Zara Larsson Covers i-D Magazine 2026 and Reflects on Fame, Freedom, and Growth
Zara Larsson graces the i-D Magazine cover, opening up about online criticism, creative freedom, and the next era of Midnight Sun.
Zara Larsson is stepping into 2026 with clarity, confidence, and a sense of ownership that feels earned. The Swedish pop star graces the latest cover of i-D Magazine, captured in a luminous close-up that feels intimate rather than styled to impress. Soft light hits her bare skin, her blonde hair loose and wind-touched, with subtle shimmer across her cheeks that reads more human than high-gloss. The cover line, Midnight Sun, Diva Rising, fits naturally. This is Zara in her own season.
For the shoot, Larsson wears a sheer, pastel-toned top that catches light without overpowering the frame.

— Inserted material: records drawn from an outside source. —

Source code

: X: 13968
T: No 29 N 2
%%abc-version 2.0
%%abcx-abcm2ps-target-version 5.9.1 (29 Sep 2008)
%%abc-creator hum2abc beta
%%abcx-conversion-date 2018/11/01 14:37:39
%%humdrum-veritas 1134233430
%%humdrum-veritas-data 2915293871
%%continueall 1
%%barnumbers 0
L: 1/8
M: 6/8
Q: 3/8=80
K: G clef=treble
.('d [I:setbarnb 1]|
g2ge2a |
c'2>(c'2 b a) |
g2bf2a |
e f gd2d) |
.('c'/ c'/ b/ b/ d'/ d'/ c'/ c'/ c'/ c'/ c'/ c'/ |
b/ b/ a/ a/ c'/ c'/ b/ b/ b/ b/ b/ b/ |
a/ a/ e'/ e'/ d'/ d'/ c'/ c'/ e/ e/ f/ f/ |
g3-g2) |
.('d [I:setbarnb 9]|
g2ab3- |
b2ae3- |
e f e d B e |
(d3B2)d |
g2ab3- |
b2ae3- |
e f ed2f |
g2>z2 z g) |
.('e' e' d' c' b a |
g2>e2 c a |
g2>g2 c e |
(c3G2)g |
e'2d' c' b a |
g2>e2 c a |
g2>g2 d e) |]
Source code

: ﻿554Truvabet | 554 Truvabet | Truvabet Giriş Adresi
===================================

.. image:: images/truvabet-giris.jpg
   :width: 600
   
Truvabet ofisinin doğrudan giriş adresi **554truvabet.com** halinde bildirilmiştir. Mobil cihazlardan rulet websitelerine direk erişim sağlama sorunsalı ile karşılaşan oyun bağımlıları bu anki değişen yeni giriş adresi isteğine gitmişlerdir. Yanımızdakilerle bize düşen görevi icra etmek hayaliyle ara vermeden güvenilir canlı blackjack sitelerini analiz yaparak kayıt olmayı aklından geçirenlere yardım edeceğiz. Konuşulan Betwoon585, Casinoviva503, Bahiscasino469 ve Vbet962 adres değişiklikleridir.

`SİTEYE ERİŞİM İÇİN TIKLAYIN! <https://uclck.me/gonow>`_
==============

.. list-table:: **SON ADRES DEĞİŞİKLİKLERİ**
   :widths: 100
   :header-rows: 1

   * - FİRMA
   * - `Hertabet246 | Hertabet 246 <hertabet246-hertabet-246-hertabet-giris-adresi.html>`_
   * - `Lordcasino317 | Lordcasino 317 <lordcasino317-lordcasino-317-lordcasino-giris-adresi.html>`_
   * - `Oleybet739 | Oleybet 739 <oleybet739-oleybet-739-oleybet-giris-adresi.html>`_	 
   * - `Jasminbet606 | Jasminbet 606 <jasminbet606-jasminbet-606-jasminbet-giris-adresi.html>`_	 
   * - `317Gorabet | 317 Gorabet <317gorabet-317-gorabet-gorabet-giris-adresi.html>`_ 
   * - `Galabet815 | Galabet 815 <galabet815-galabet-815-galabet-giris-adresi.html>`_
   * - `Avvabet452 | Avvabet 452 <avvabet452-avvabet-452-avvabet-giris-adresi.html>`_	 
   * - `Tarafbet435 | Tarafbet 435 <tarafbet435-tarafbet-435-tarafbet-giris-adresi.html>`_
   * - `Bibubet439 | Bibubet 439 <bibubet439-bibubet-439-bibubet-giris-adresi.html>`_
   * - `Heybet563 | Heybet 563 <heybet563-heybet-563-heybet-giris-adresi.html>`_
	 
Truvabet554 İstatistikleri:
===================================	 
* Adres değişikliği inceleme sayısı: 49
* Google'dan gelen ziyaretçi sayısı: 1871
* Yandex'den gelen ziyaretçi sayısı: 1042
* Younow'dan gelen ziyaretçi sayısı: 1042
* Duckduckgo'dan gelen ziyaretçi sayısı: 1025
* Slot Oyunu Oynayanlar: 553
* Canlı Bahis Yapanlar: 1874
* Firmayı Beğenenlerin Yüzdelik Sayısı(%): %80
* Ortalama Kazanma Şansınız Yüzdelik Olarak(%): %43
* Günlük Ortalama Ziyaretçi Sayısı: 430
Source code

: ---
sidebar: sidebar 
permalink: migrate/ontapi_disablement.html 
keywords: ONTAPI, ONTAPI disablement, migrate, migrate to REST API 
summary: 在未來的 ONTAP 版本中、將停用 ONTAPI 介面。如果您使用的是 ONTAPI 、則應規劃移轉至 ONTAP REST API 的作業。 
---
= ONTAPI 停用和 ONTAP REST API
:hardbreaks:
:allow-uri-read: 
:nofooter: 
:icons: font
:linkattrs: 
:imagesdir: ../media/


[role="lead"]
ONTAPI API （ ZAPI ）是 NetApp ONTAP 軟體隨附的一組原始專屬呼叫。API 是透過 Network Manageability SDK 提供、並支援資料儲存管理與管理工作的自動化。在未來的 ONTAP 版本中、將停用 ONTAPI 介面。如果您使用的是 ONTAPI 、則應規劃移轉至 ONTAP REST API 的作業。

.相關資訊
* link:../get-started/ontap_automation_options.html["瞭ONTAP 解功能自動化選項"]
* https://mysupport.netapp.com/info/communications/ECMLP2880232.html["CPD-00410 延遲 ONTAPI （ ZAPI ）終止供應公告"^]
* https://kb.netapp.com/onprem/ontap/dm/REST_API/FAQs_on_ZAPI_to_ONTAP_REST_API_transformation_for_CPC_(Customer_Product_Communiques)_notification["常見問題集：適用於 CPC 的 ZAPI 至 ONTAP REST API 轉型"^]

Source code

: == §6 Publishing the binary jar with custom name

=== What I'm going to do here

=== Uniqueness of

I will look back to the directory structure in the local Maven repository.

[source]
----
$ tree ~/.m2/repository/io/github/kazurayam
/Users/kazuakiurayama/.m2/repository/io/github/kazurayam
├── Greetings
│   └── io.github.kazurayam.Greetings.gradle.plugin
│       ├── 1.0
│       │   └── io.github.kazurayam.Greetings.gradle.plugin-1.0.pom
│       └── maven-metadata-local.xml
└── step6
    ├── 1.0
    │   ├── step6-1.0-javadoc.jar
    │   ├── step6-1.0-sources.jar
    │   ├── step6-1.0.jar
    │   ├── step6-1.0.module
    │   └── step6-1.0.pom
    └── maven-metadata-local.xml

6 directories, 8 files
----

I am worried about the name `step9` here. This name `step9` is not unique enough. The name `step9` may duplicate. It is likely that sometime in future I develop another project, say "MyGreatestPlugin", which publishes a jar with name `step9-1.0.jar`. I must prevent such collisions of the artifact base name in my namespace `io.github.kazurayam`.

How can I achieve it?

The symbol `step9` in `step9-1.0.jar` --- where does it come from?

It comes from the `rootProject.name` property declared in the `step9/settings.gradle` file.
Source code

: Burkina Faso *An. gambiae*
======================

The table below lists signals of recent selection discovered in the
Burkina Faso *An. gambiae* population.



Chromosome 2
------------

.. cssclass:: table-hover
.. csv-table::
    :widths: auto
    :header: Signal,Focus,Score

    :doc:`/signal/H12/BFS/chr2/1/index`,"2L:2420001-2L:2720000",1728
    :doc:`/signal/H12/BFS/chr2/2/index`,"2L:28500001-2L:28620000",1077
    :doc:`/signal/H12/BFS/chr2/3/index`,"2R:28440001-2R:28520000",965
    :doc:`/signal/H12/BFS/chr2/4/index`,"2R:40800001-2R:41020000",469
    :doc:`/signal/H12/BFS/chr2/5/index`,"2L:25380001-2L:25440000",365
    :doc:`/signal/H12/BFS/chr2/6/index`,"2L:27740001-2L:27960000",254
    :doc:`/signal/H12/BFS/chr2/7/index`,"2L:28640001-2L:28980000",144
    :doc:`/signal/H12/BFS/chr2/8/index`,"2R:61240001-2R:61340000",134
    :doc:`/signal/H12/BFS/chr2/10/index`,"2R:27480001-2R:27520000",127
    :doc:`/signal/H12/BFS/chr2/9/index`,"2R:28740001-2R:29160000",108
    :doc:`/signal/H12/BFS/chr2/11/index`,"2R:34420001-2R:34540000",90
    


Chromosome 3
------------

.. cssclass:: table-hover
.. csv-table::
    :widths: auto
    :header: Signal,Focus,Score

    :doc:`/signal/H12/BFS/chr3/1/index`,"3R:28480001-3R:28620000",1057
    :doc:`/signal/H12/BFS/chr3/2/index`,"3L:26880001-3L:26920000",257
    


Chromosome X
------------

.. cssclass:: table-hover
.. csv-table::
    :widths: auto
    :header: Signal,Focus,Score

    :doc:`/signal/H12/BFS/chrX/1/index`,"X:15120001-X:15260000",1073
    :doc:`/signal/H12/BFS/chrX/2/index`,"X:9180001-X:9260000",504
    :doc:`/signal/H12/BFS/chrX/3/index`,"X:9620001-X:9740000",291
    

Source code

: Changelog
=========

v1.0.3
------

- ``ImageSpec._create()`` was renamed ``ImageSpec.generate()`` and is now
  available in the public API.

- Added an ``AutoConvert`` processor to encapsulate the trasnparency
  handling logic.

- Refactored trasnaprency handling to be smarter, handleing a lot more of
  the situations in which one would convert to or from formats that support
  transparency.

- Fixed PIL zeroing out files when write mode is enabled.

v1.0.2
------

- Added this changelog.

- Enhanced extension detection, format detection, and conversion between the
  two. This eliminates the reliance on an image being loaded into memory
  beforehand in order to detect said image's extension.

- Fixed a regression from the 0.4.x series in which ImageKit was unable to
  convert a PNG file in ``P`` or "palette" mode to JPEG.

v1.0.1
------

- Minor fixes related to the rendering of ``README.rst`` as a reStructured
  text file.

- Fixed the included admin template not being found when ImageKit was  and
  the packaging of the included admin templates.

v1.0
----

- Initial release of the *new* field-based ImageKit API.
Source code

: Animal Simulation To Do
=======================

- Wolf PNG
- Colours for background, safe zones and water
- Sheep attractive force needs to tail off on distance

The styling stays minimal on purpose, letting her expression do the work. It’s calm, direct, and grounded, a sharp contrast to the noise she talks about inside the magazine.
In her interview, Zara speaks openly about reading online comments, even the harsh ones. Being called a flop, sometimes dozens of times a day, still lands, she admits, because she’s a person before she’s a pop star. Yet there’s no bitterness in how she says it. If anything, there’s curiosity. She wants to understand how her work lands, why people react the way they do, and how to keep moving without losing herself.
That sense of control runs through the conversation. Since buying back her masters in 2022 and launching her own production company, Sommer House, Larsson says the pressure has shifted. She’s still ambitious, still critical of her work, but no longer weighed down by expectations that aren’t hers. She’s currently working on the deluxe edition of Midnight Sun, rumored for a March release, with several collaborations in motion, even if asking for features still makes her uncomfortable.
From a child star who won Sweden’s Got Talent at ten to a Grammy-nominated artist steering her own career, this chapter feels quieter but stronger. The i-D cover doesn’t try to sell a reinvention. It simply documents a moment where Zara Larsson looks comfortable standing exactly where she is.